___ Recorded data ___

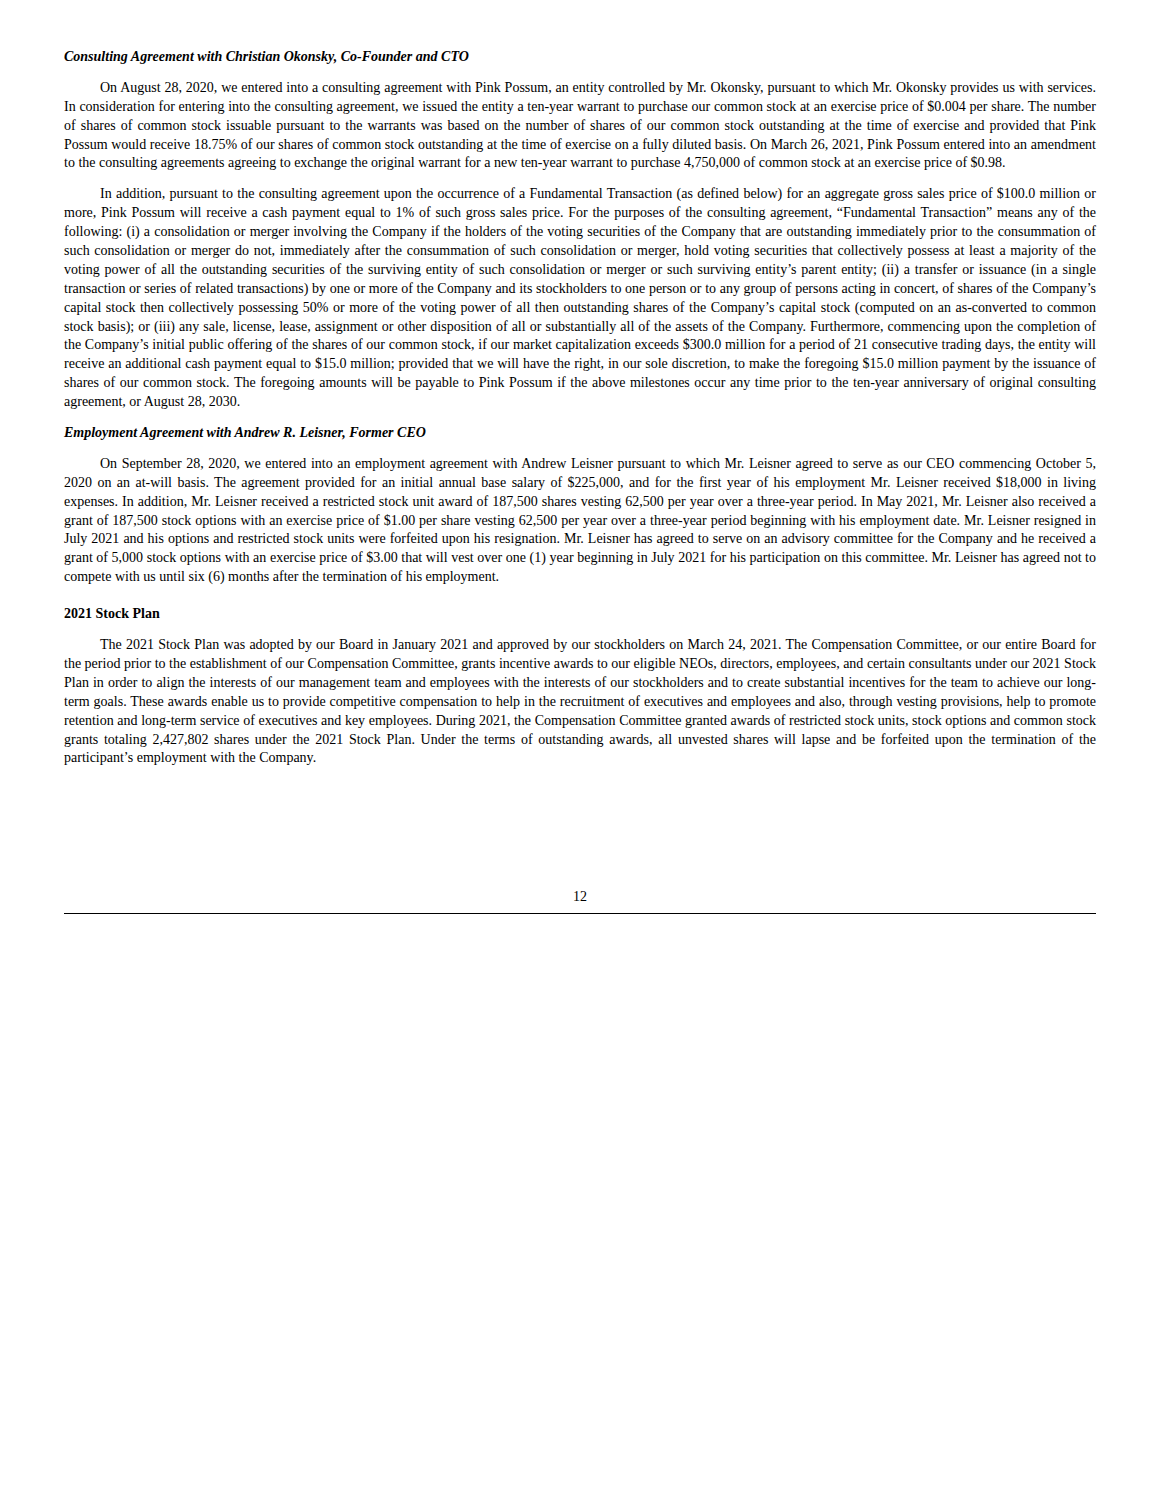Consulting Agreement with Christian Okonsky, Co-Founder and CTO
On August 28, 2020, we entered into a consulting agreement with Pink Possum, an entity controlled by Mr. Okonsky, pursuant to which Mr. Okonsky provides us with services. In consideration for entering into the consulting agreement, we issued the entity a ten-year warrant to purchase our common stock at an exercise price of $0.004 per share. The number of shares of common stock issuable pursuant to the warrants was based on the number of shares of our common stock outstanding at the time of exercise and provided that Pink Possum would receive 18.75% of our shares of common stock outstanding at the time of exercise on a fully diluted basis. On March 26, 2021, Pink Possum entered into an amendment to the consulting agreements agreeing to exchange the original warrant for a new ten-year warrant to purchase 4,750,000 of common stock at an exercise price of $0.98.
In addition, pursuant to the consulting agreement upon the occurrence of a Fundamental Transaction (as defined below) for an aggregate gross sales price of $100.0 million or more, Pink Possum will receive a cash payment equal to 1% of such gross sales price. For the purposes of the consulting agreement, “Fundamental Transaction” means any of the following: (i) a consolidation or merger involving the Company if the holders of the voting securities of the Company that are outstanding immediately prior to the consummation of such consolidation or merger do not, immediately after the consummation of such consolidation or merger, hold voting securities that collectively possess at least a majority of the voting power of all the outstanding securities of the surviving entity of such consolidation or merger or such surviving entity’s parent entity; (ii) a transfer or issuance (in a single transaction or series of related transactions) by one or more of the Company and its stockholders to one person or to any group of persons acting in concert, of shares of the Company’s capital stock then collectively possessing 50% or more of the voting power of all then outstanding shares of the Company’s capital stock (computed on an as-converted to common stock basis); or (iii) any sale, license, lease, assignment or other disposition of all or substantially all of the assets of the Company. Furthermore, commencing upon the completion of the Company’s initial public offering of the shares of our common stock, if our market capitalization exceeds $300.0 million for a period of 21 consecutive trading days, the entity will receive an additional cash payment equal to $15.0 million; provided that we will have the right, in our sole discretion, to make the foregoing $15.0 million payment by the issuance of shares of our common stock. The foregoing amounts will be payable to Pink Possum if the above milestones occur any time prior to the ten-year anniversary of original consulting agreement, or August 28, 2030.
Employment Agreement with Andrew R. Leisner, Former CEO
On September 28, 2020, we entered into an employment agreement with Andrew Leisner pursuant to which Mr. Leisner agreed to serve as our CEO commencing October 5, 2020 on an at-will basis. The agreement provided for an initial annual base salary of $225,000, and for the first year of his employment Mr. Leisner received $18,000 in living expenses. In addition, Mr. Leisner received a restricted stock unit award of 187,500 shares vesting 62,500 per year over a three-year period. In May 2021, Mr. Leisner also received a grant of 187,500 stock options with an exercise price of $1.00 per share vesting 62,500 per year over a three-year period beginning with his employment date. Mr. Leisner resigned in July 2021 and his options and restricted stock units were forfeited upon his resignation. Mr. Leisner has agreed to serve on an advisory committee for the Company and he received a grant of 5,000 stock options with an exercise price of $3.00 that will vest over one (1) year beginning in July 2021 for his participation on this committee. Mr. Leisner has agreed not to compete with us until six (6) months after the termination of his employment.
2021 Stock Plan
The 2021 Stock Plan was adopted by our Board in January 2021 and approved by our stockholders on March 24, 2021. The Compensation Committee, or our entire Board for the period prior to the establishment of our Compensation Committee, grants incentive awards to our eligible NEOs, directors, employees, and certain consultants under our 2021 Stock Plan in order to align the interests of our management team and employees with the interests of our stockholders and to create substantial incentives for the team to achieve our long-term goals. These awards enable us to provide competitive compensation to help in the recruitment of executives and employees and also, through vesting provisions, help to promote retention and long-term service of executives and key employees. During 2021, the Compensation Committee granted awards of restricted stock units, stock options and common stock grants totaling 2,427,802 shares under the 2021 Stock Plan. Under the terms of outstanding awards, all unvested shares will lapse and be forfeited upon the termination of the participant’s employment with the Company.
12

___

* [Directions for this task] The answer should be a single number giving how many lines in the records hold the word "Leisner".

* [Written response] 2